GSoC: At last, image warping !

Monday, 2 August 2010 | pegon

I spent the past 10 days working on image warping. It wasn't easy, but I think most of the work is done !

Since I had absolutely no idea concerning the algorithm, and wasn't even sure what I wanted to do - I only knew I wanted to add an "image deformation" functionality to the tool -, I began searching randomly on the web. I eventually came across a nice paper entitled Image Deformation Using Moving Least Square. Apart from the snappy pictures at the top of the front page, what I liked was that it gave implementation details and put the emphasis on the speed of this method. Basically, it describes 3 different math functions (affine, similitude, and moving least squares) which distort an image according to the modifications made on a set of points.

I thought I could give it a try and began the implementation of the first one, i.e. affine deformation. It essentially consisted in some operations on 2D vectors and 2x2 matrices. Applying it roughly on a QImage produced something so horrible that I decided to take a closer look at the paper : there was actually a small mistake in the paper (a coefficient disappearing between 2 lines, nothing serious). Here is the kind of things I obtained after fixing the calculation :

I expected something like this : those "artefacts" you can see are actually pixels which have not been given a color. The thing is, the fact that you iterate over every pixel of the source image doesn't mean that you will "light up" every pixel of the destination image. It is actually quite a classic problem. Most of the time, the simplest solution is to iterate over every pixel of the destination image (instead of those of the source), and light them up with the correct color ; that is, provided that you can invert the function ("what pixel (x,y) of the source will go to pixel (x',y') of the destination ?"). Unfortunately, it's not the case here : that is problem #1. Problem #2 is the speed. Applying the transformation function to every point of the source is too slow to compute a preview in real-time : it took about 2 seconds to compute the image.
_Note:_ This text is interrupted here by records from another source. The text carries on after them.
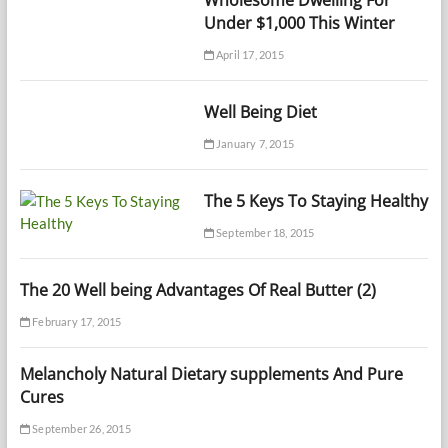
Wholesome Dwelling For
Under $1,000 This Winter
April 17, 2015
Well Being Diet
January 7, 2015
The 5 Keys To Staying Healthy
September 18, 2015
The 20 Well being Advantages Of Real Butter (2)
February 17, 2015
Melancholy Natural Dietary supplements And Pure
Cures
September 26, 2015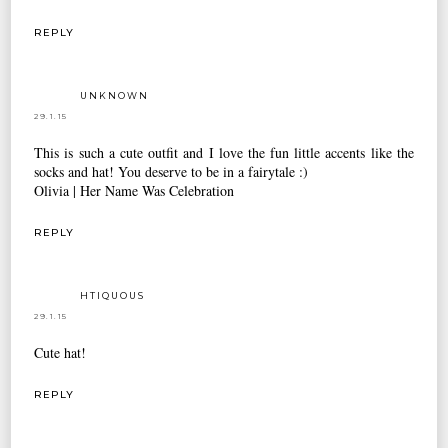
REPLY
UNKNOWN
29.1.15
This is such a cute outfit and I love the fun little accents like the
socks and hat! You deserve to be in a fairytale :)
Olivia |
Her Name Was Celebration
REPLY
HTIQUOUS
29.1.15
Cute hat!
REPLY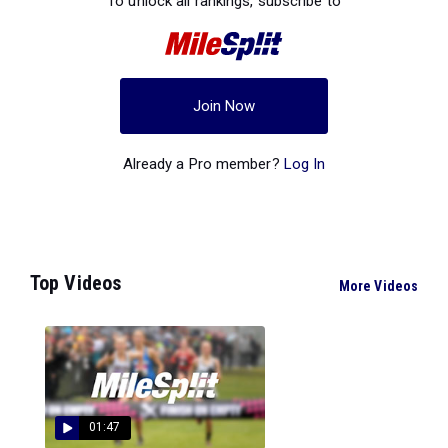
To unlock all rankings, subscribe to
Join Now
Already a Pro member?
Log In
Top Videos
More Videos
01:47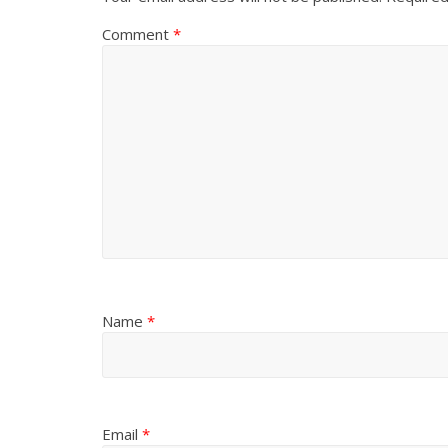
Comment
*
Name
*
Email
*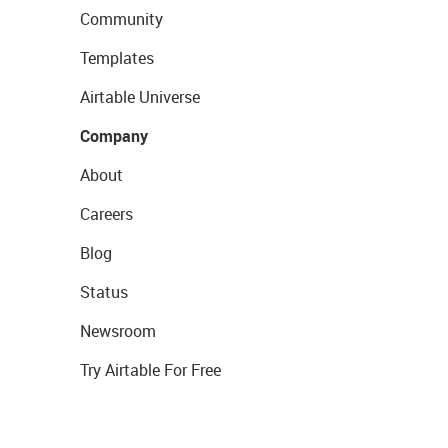
Community
Templates
Airtable Universe
Company
About
Careers
Blog
Status
Newsroom
Try Airtable For Free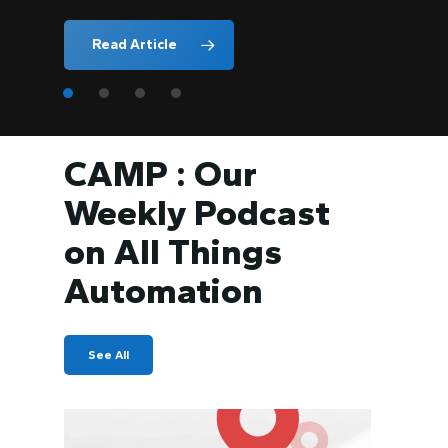
Read Article
CAMP : Our
Weekly Podcast
on All Things
Automation
See All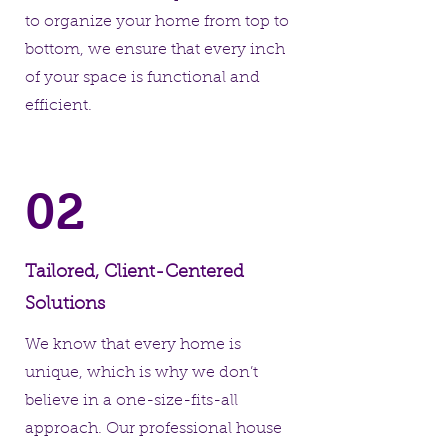
to organize your home from top to
bottom, we ensure that every inch
of your space is functional and
efficient.
02
Tailored, Client-Centered
Solutions
We know that every home is
unique, which is why we don’t
believe in a one-size-fits-all
approach. Our professional house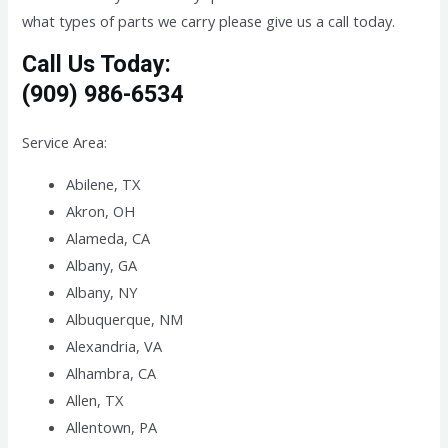
what types of parts we carry please give us a call today.
Call Us Today:
(909) 986-6534
Service Area:
Abilene, TX
Akron, OH
Alameda, CA
Albany, GA
Albany, NY
Albuquerque, NM
Alexandria, VA
Alhambra, CA
Allen, TX
Allentown, PA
Turns out both problems could be solved simultaneously if I found a way to fill the blanks left when applying the function on the pixels of the source. In fact, the image can be seen as a set of quads which are transformed into other quads by the function, so filling the blanks boils down to interpolating the inside of these quads. To speed up the process, I could apply the deformation function to only some points of the source (like 1 over 5 or even less), and interpolate the inside of bigger quads, based on the hypothesis that interpolating quads is faster than applying the transformation function. It doesn't really matter if the preview is not 100% accurate (that's the a point of using a preview).

The first step was to be able to do something similar to filling a quad (or more generally a polygon), given its vertices. While Qt can fill a polygon, there is no way to customize the operation applied on each pixel of the polygon (as far as I know). I came to the conclusion I had to write my own method to fill a polygon, and it had to be fast. Fortunately, I wrote something like that this year for a project for my school of engineering (it was in Ada though) - a scanline fill polygon procedure with Sutherland-Hodgman algorithm for clipping -, and I was quite proud of its speed. I translated it in C and tried to fill the quads with the color of their top left vertices (for starters).

Here is an example before quad filling, with the transformation function applied to 1 pixel over 3 :

Here is one image I obtained after quad filling :

You can see that even if it's pretty ugly - there is no interpolation yet -, it's working ! The positive aspect is that filling the blanks is indeed faster than applying the transformation function to every pixel. The negative one is that it isn't fast enough : I have to go up to 1 pixel over 10 to have something relatively smooth (and of course it's even more inaccurate and ugly). My function seems however as fast as Qt's (though I didn't benchmark anything).

I hoped that maybe it would be more decent if I applied a bilinear interpolation to fill the quads, based on the color of their 4 vertices. Here is what I got, with only a minor decrease of the speed :

The result was clearly not good enough, so I gave it a little more thinking. Eventually, I realized it wasn't quite logical that I used only the colors of the 4 vertices of a quad to fill it : I mean, there must be a way to establish that pixel (x',y') of the destination quad should be of the same color as pixel (x,y) of the source quad.

Actually, Qt is able to transform a quad into another quad (using the QTransform class), which means it can associate each point of the destination quad to the corresponding point of the source quad. I was a bit concerned about the speed, as for each quad, I would have to make Qt compute the QTransform object (the object that describes the inverted transformation : from destination to source), and then apply it to every pixel of the destination quad, but it turned out the result was so much better than expected that I could increase the sizes of the quads a LOT and still have an accurate preview. In fact, I can apply the transformation function to only 1 pixel over 20 ! And here is how the preview looks like :

On my computer it IS fast and smooth :). The result you can see on the first screenshot of this post is obtained (after the user clicks "Apply") simply by applying the transformation function to every pixel, and filling the quads with the same method.

Now I still have to improve the UI and add the two remaining transformation functions (I only implemented affine transformation, there is still similitude and moving least squares).